Starting at the first line of the listing below, repeat each line up to and including the one containing "cancer (adenocarcinoma) was". Leave out pictures.

#### PROVIDED MATERIAL:

───

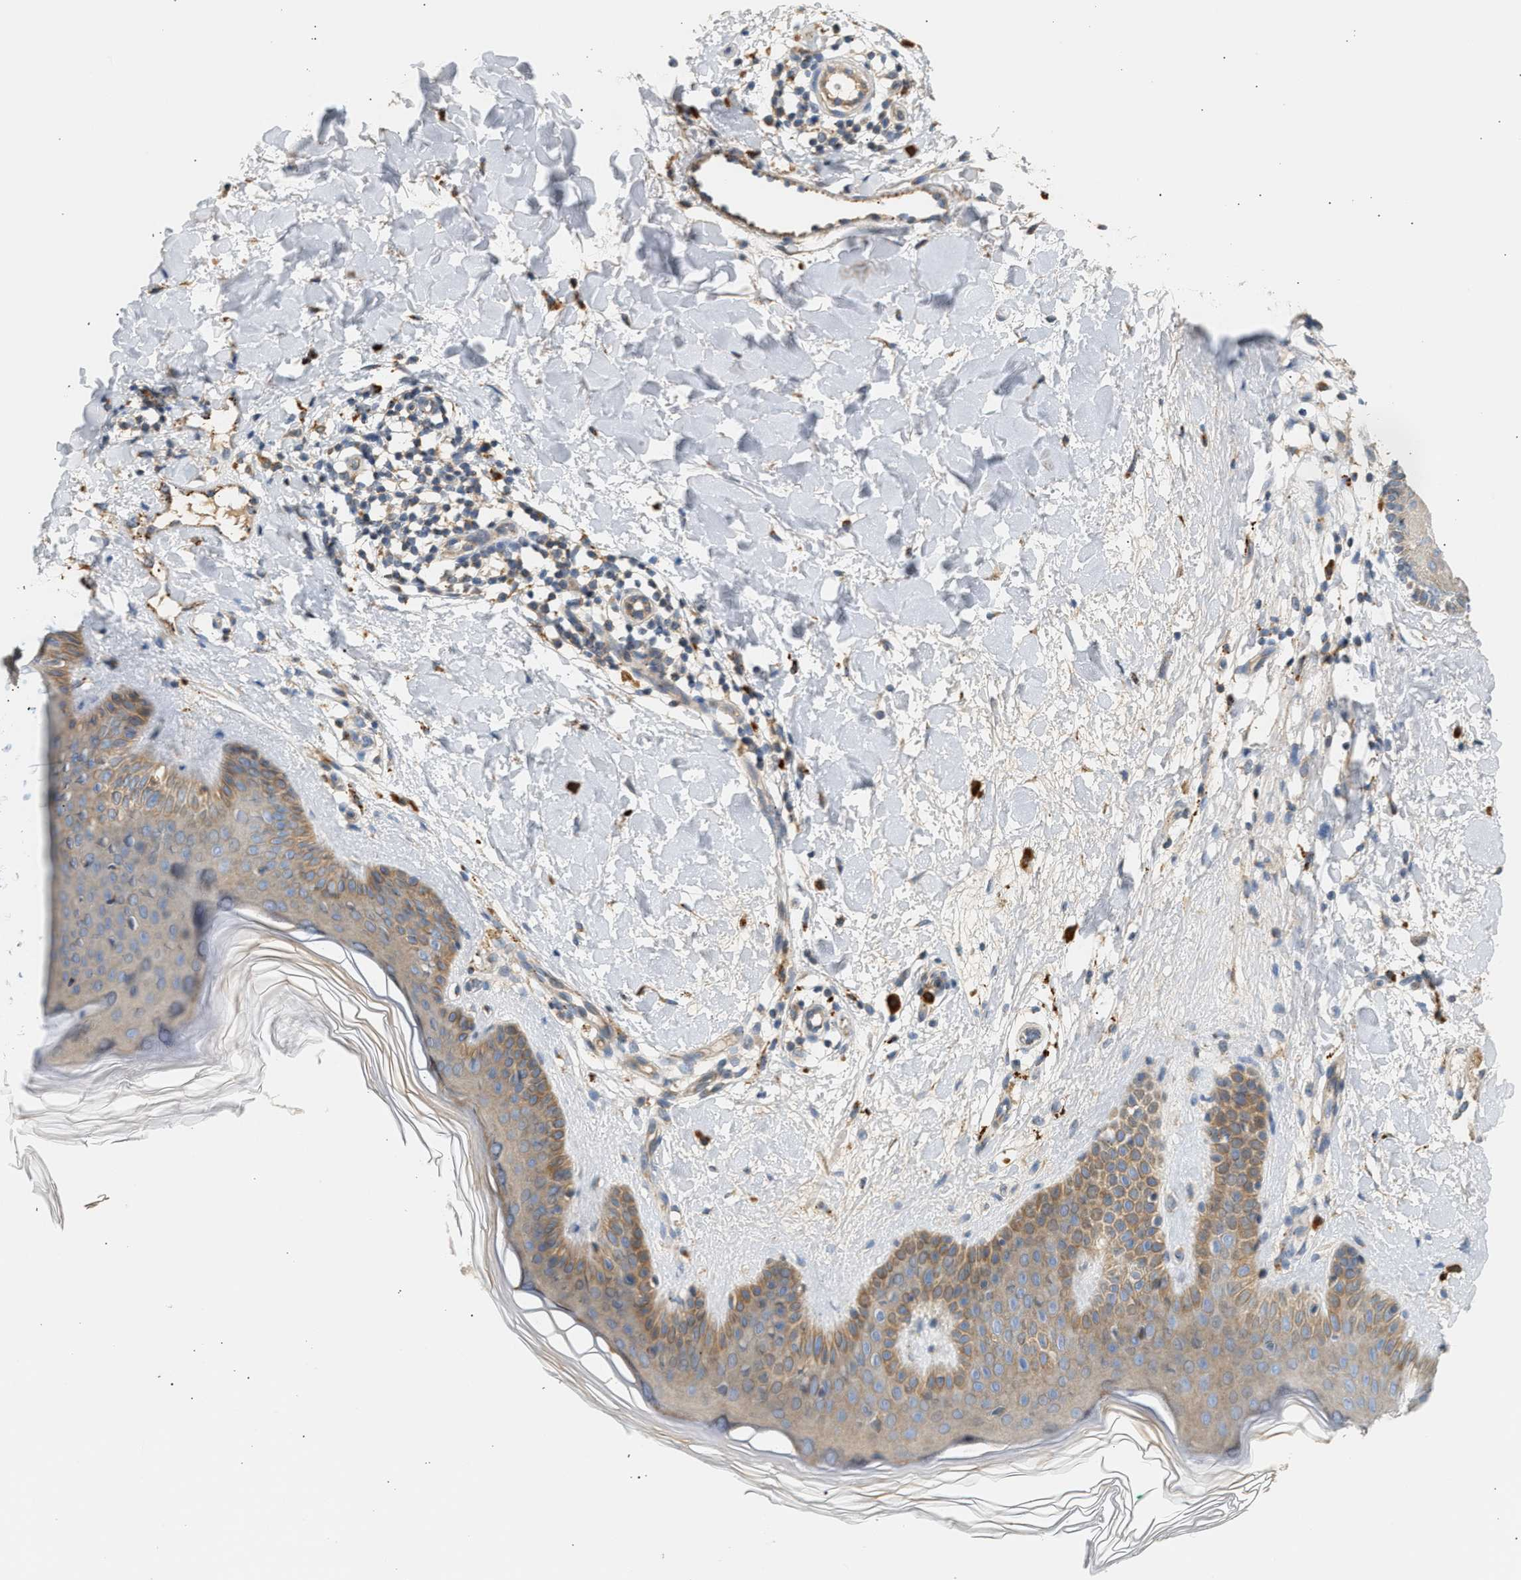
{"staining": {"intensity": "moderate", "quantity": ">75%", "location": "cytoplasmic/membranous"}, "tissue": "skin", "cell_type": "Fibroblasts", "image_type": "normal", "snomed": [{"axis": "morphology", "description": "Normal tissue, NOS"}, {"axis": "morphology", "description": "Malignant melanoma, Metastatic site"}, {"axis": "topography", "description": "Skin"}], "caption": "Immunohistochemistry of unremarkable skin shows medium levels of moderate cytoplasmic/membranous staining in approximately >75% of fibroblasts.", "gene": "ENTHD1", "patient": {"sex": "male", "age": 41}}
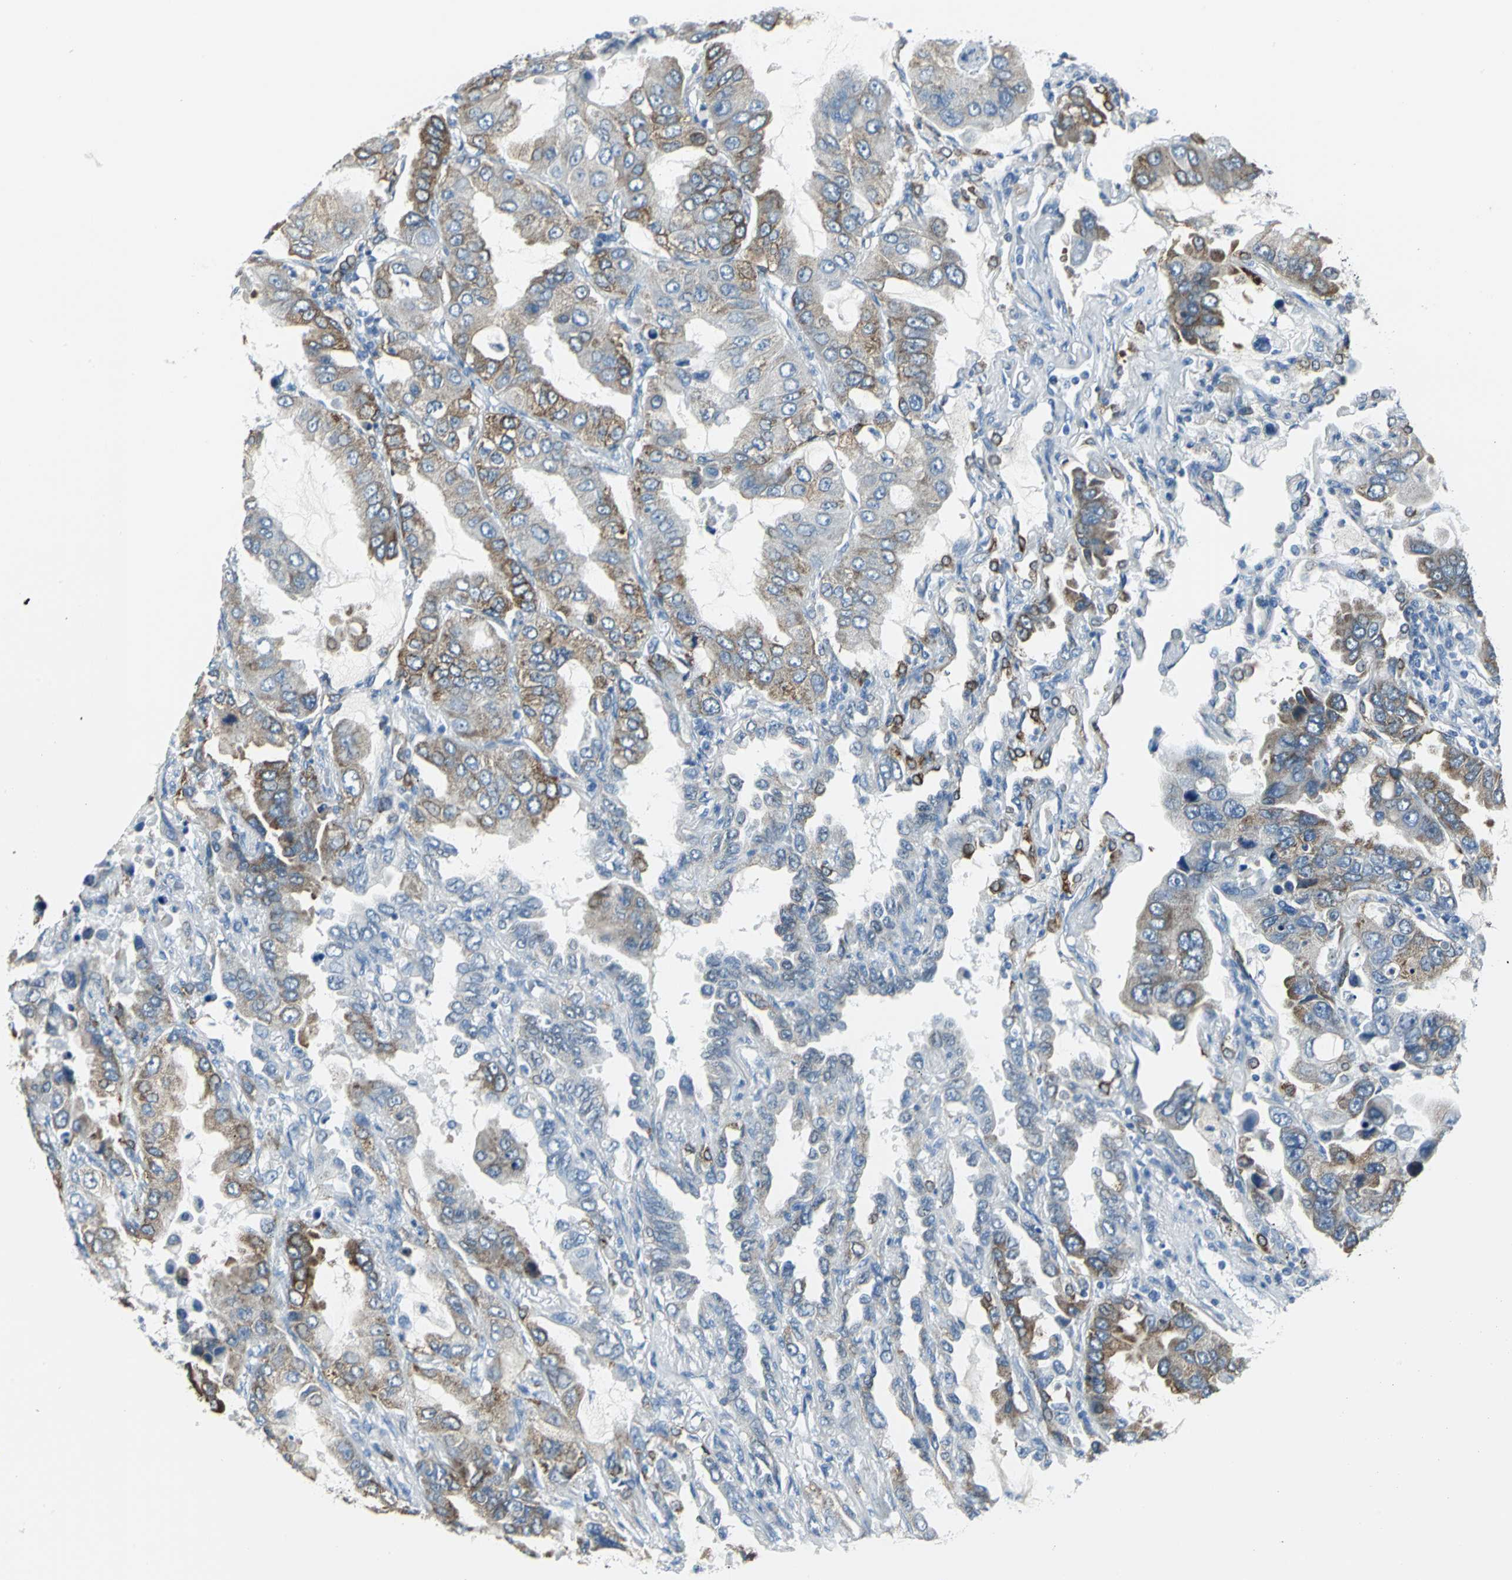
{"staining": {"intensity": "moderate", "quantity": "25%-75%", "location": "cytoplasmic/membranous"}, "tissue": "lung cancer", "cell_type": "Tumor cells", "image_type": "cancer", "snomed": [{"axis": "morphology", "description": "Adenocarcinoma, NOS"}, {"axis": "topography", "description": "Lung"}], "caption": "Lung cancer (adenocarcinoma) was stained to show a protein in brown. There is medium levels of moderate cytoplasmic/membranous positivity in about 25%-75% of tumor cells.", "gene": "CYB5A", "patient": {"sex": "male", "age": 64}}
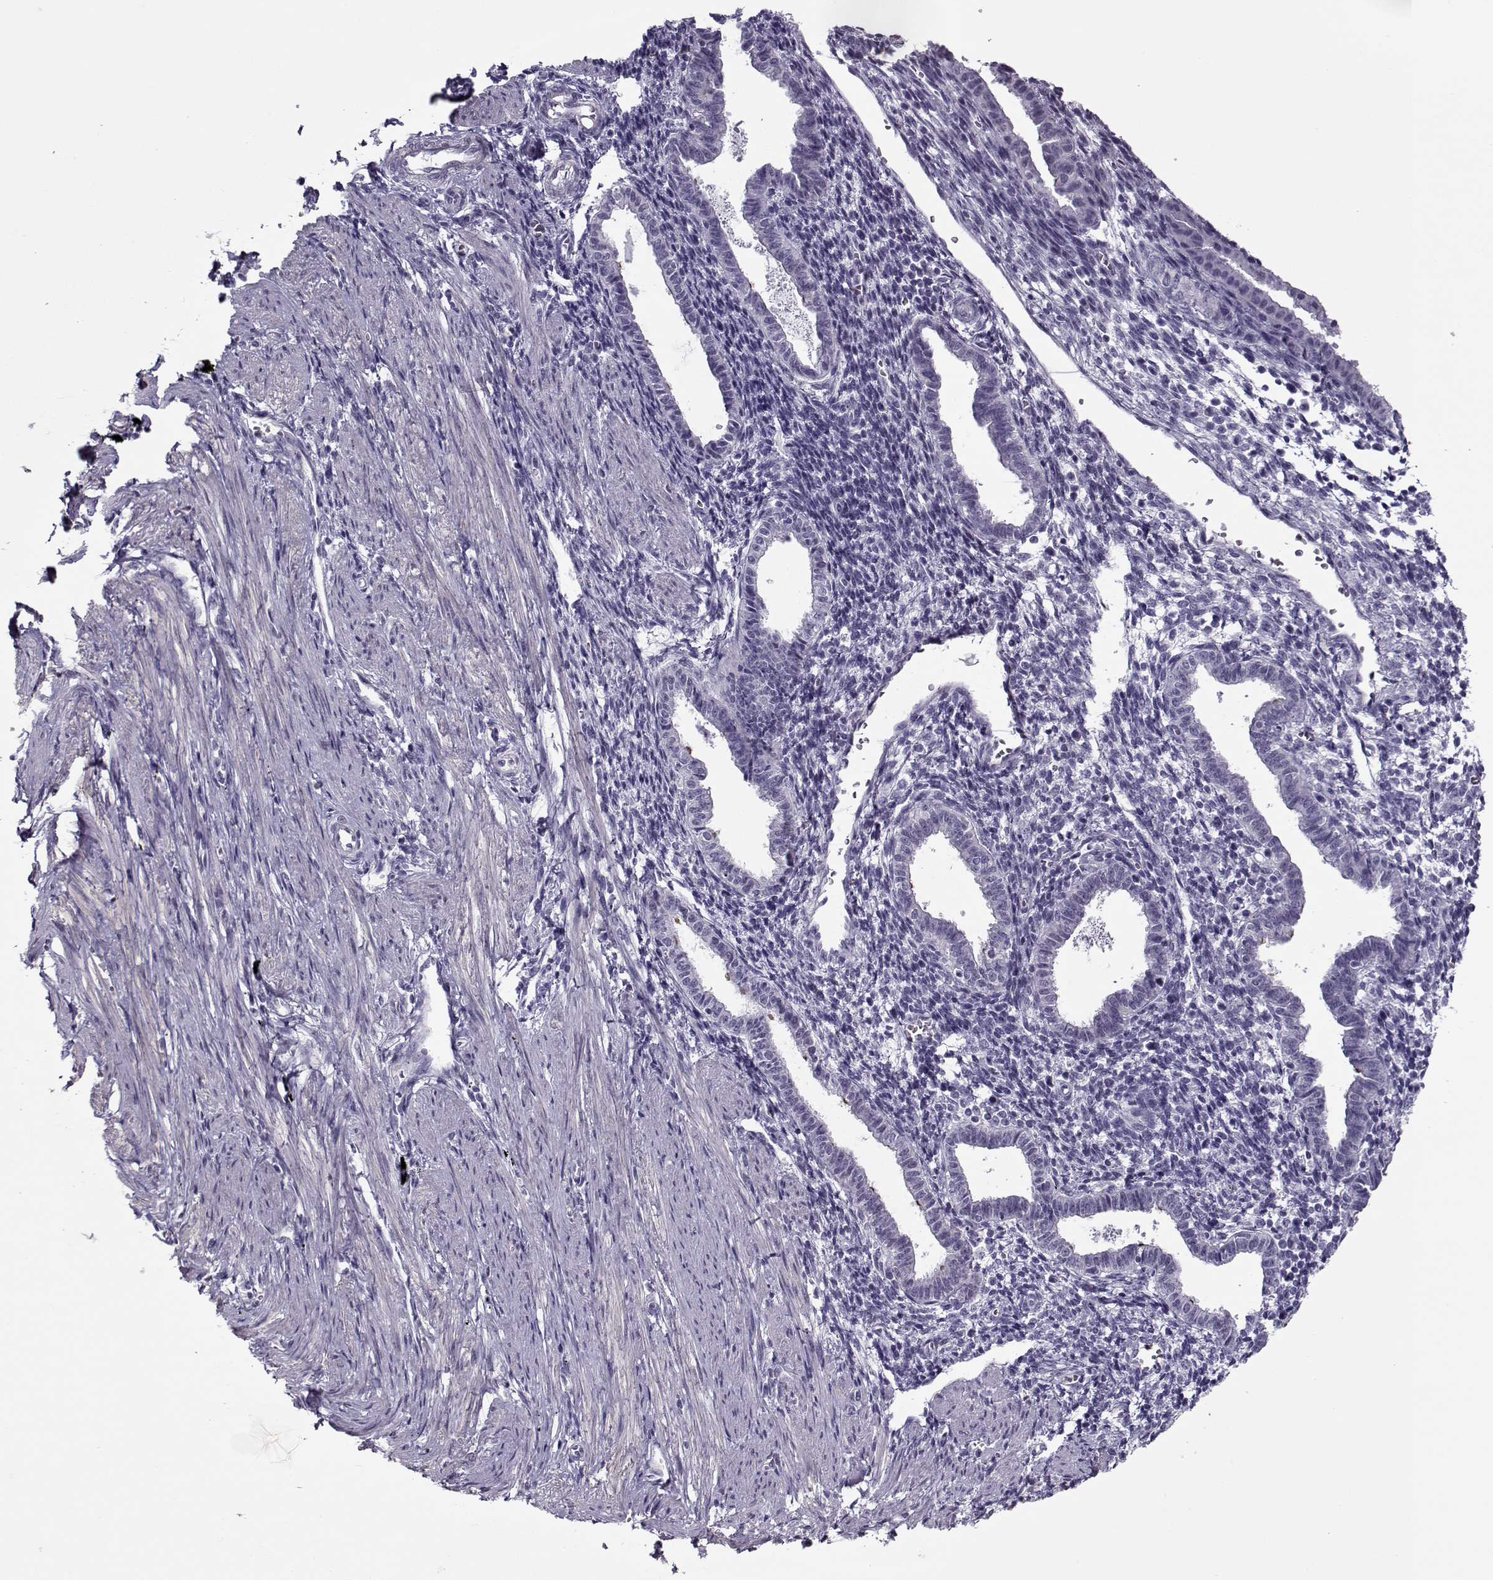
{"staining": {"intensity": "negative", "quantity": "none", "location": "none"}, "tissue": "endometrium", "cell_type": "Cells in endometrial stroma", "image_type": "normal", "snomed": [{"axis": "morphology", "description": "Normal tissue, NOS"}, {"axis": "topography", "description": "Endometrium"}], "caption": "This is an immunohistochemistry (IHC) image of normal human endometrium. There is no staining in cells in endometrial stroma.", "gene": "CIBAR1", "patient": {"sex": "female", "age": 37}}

───

#### RESPONSE BOX:
{"staining": {"intensity": "moderate", "quantity": ">75%", "location": "cytoplasmic/membranous"}, "tissue": "skin", "cell_type": "Fibroblasts", "image_type": "normal", "snomed": [{"axis": "morphology", "description": "Normal tissue, NOS"}, {"axis": "morphology", "description": "Malignant melanoma, Metastatic site"}, {"axis": "topography", "description": "Skin"}], "caption": "Immunohistochemistry of unremarkable skin shows medium levels of moderate cytoplasmic/membranous staining in approximately >75% of fibroblasts.", "gene": "ENTHD1", "patient": {"sex": "male", "age": 41}}
{"staining": {"intensity": "moderate", "quantity": "25%-75%", "location": "cytoplasmic/membranous"}, "tissue": "lung cancer", "cell_type": "Tumor cells", "image_type": "cancer", "snomed": [{"axis": "morphology", "description": "Adenocarcinoma, NOS"}, {"axis": "topography", "description": "Lung"}], "caption": "Lung cancer (adenocarcinoma) was stained to show a protein in brown. There is medium levels of moderate cytoplasmic/membranous positivity in about 25%-75% of tumor cells.", "gene": "CYB5A", "patient": {"sex": "male", "age": 64}}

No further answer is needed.